[Exercise inputs]
########################################

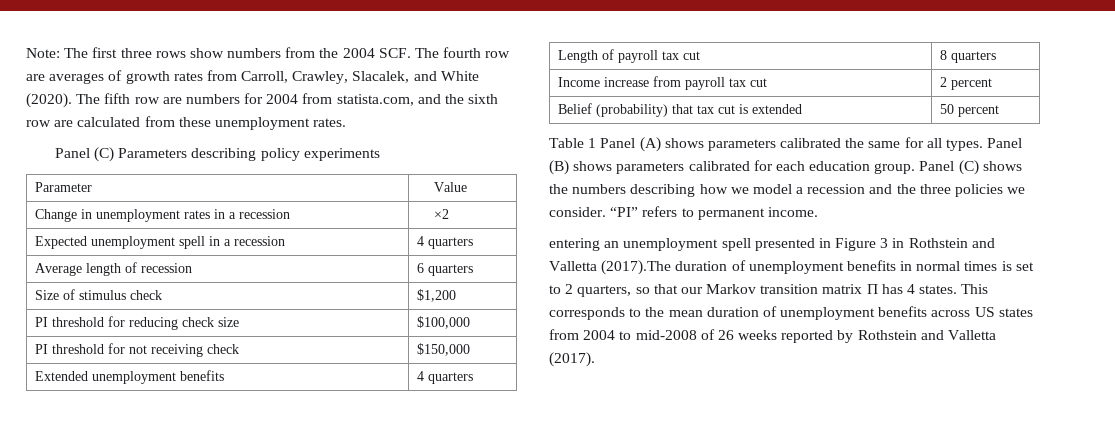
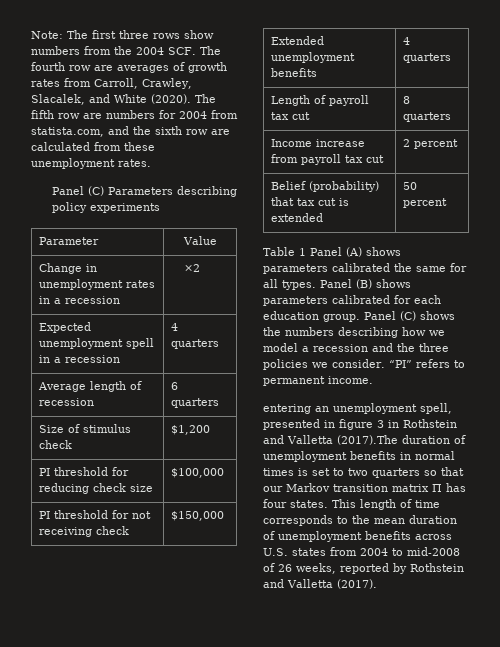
[721,238,751,251] spell -> [420,403,452,414] spell,
[835,238,877,251] Figure -> [339,419,373,430] figure
[565,284,632,297] 2 quarters, -> [348,468,420,478] two quarters
[907,284,916,294] 4 -> [263,499,287,508] four
(989, 289) none -> [360,499,440,510] length of time
[974,307,995,317] US -> [263,548,288,556] U.S.
[738,330,778,340] weeks -> [296,563,336,574] weeks,

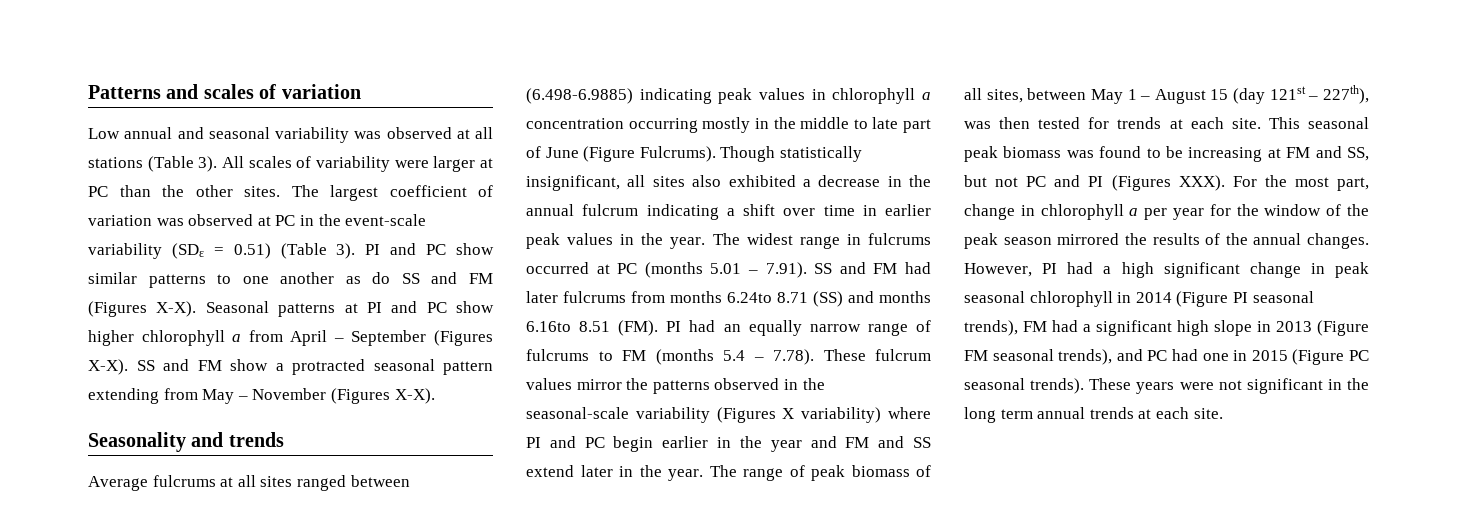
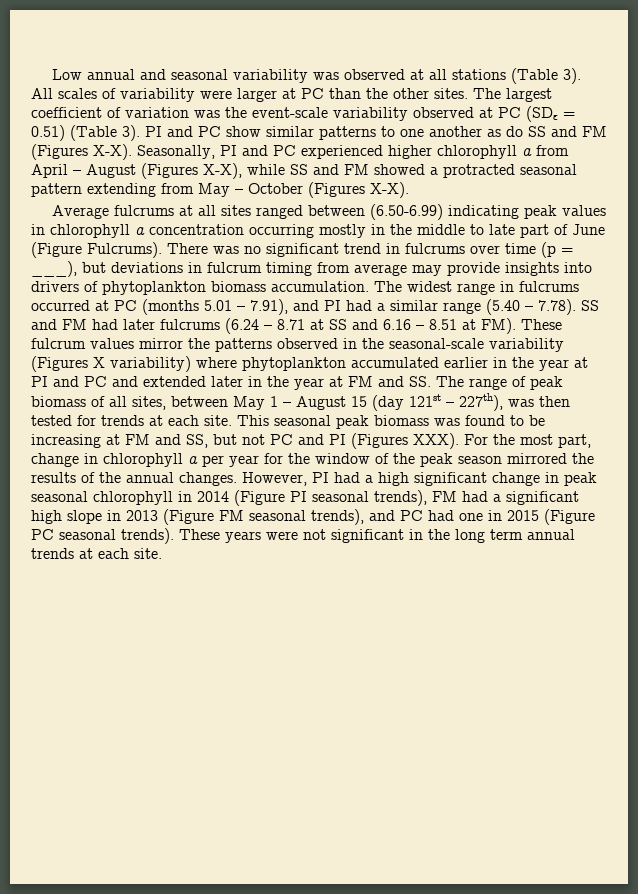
[88,84,361,99] Patterns and scales of variation // -> (51, 74) none
[188,214,427,226] [88,243,162,259] observed at PC in the event-scale variability -> [225,107,521,121] the event-scale variability observed at PC
[205,301,494,317] Seasonal patterns at PI and PC show -> [137,145,383,159] Seasonally, PI and PC experienced
[351,330,493,346] [88,359,268,375] September (Figures X-X). SS and FM show -> [86,163,425,179] August (Figures X-X), while SS and FM showed
[252,388,435,404] [88,432,284,452] November (Figures X-X). // Seasonality and trends -> [248,182,409,198] October (Figures X-X).
[526,88,633,104] (6.498-6.9885) -> [369,204,443,220] (6.50-6.99)
[720,146,862,162] [526,175,931,191] [526,204,931,220] [526,233,706,249] Though statistically insignificant, all sites also exhibited a decrease in the annual fulcrum indicating a shift over time in earlier peak values in the year. -> [167,242,573,258] [31,261,592,277] [31,281,369,295] There was no significant trend in fulcrums over time (p = ___), but deviations in fulcrum timing from average may provide insights into drivers of phytoplankton biomass accumulation.
[765,262,807,278] 7.91). -> [250,299,576,315] 7.91), and PI had a similar range (5.40 – 7.78).
[631,291,931,307] [526,320,931,336] [526,349,814,365] from months 6.24to 8.71 (SS) and months 6.16to 8.51 (FM). PI had an equally narrow range of fulcrums to FM (months 5.4 – 7.78). -> [225,318,516,334] (6.24 – 8.71 at SS and 6.16 – 8.51 at FM).
[526,436,931,452] [526,465,703,481] PI and PC begin earlier in the year and FM and SS extend later in the year. -> [242,357,588,371] [31,376,431,390] phytoplankton accumulated earlier in the year at PI and PC and extended later in the year at FM and SS.

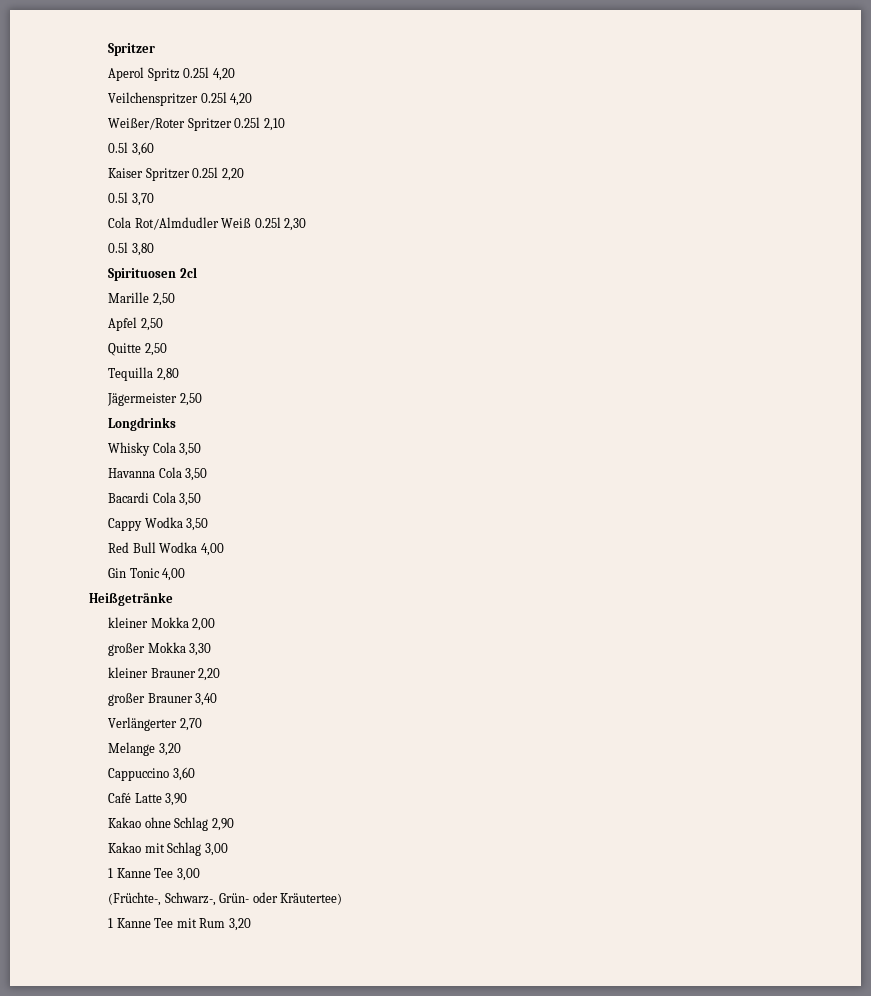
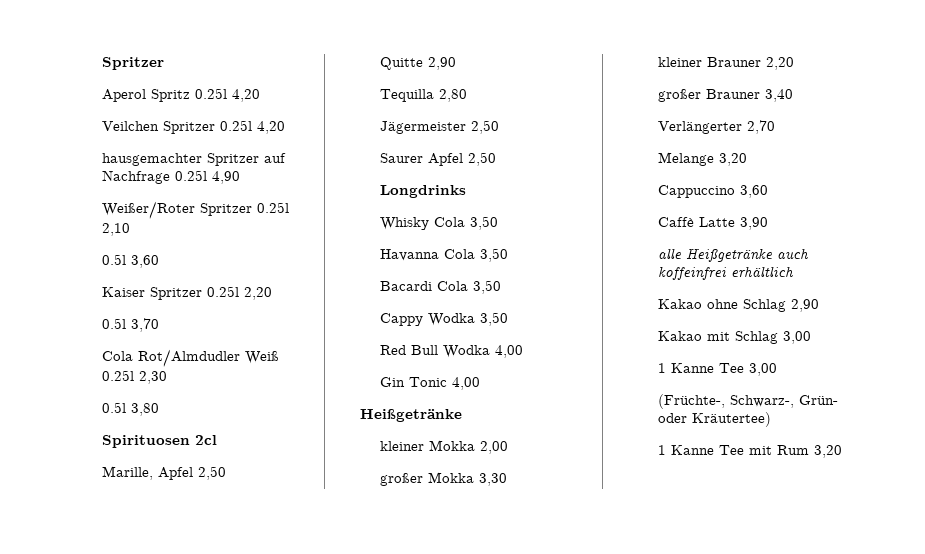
[108,92,253,106] Veilchenspritzer 0.25l 4,20 -> [101,120,285,134] [101,153,286,166] [101,170,240,184] Veilchen Spritzer 0.25l 4,20 // hausgemachter Spritzer auf Nachfrage 0.25l 4,90
[108,292,175,306] Marille 2,50 // -> [101,466,153,480] Marille,
[144,343,167,356] 2,50 -> [427,57,456,70] 2,90
(202, 399) none -> [379,152,496,166] // Saurer Apfel 2,50
[108,793,132,803] Café -> [657,217,694,227] Caffè
(188, 799) none -> [657,248,809,262] [657,266,794,280] // alle Heißgetränke auch koffeinfrei erhältlich

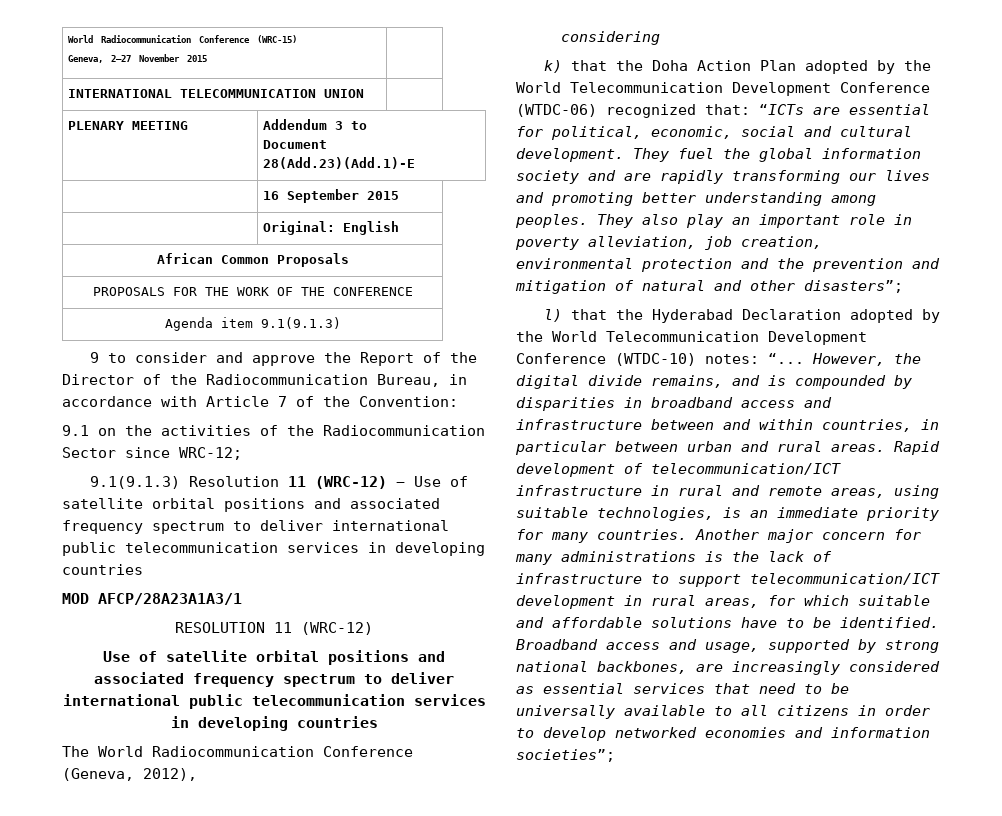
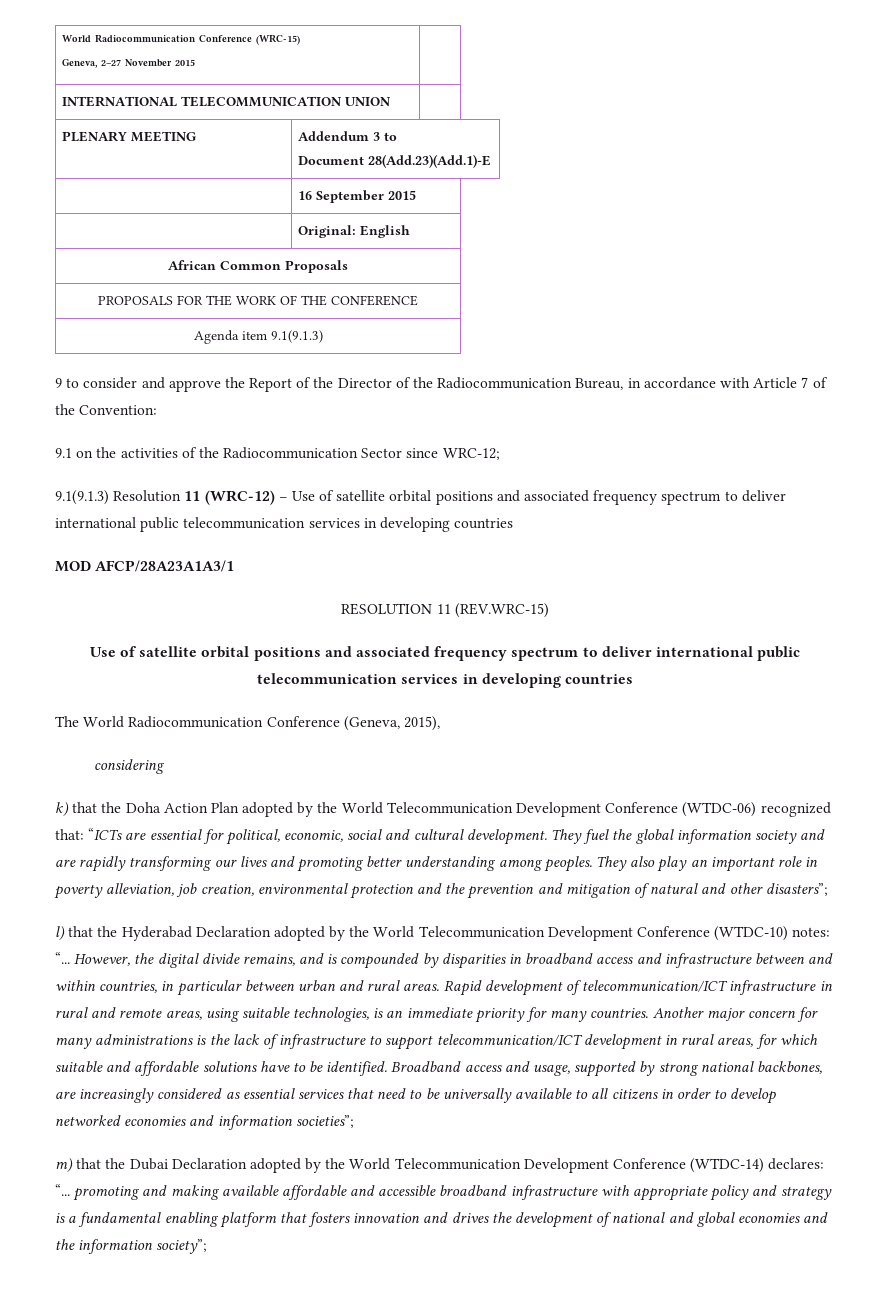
[301,622,373,635] (WRC-12) -> [454,603,549,618] (REV.WRC-15)
[143,768,197,781] 2012), -> [403,716,440,731] 2015),
(615, 755) none -> [55,1158,825,1173] [55,1184,832,1201] [55,1212,829,1228] [55,1239,208,1254] // m) that the Dubai Declaration adopted by the World Telecommunication Development Conference (WTDC-14) declares: “... promoting and making available affordable and accessible broadband infrastructure with appropriate policy and strategy is a fundamental enabling platform that fosters innovation and drives the development of national and global economies and the information society”;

########################################

[Prompt] Within the material above, only the stretch from the line holding "(188, 799) none" through the line holding "[143,768,197,781] 2012), ->" is to be restated exactly. Pictures are dropped.

[Answer space]
(188, 799) none -> [657,248,809,262] [657,266,794,280] // alle Heißgetränke auch koffeinfrei erhältlich

[301,622,373,635] (WRC-12) -> [454,603,549,618] (REV.WRC-15)
[143,768,197,781] 2012), -> [403,716,440,731] 2015),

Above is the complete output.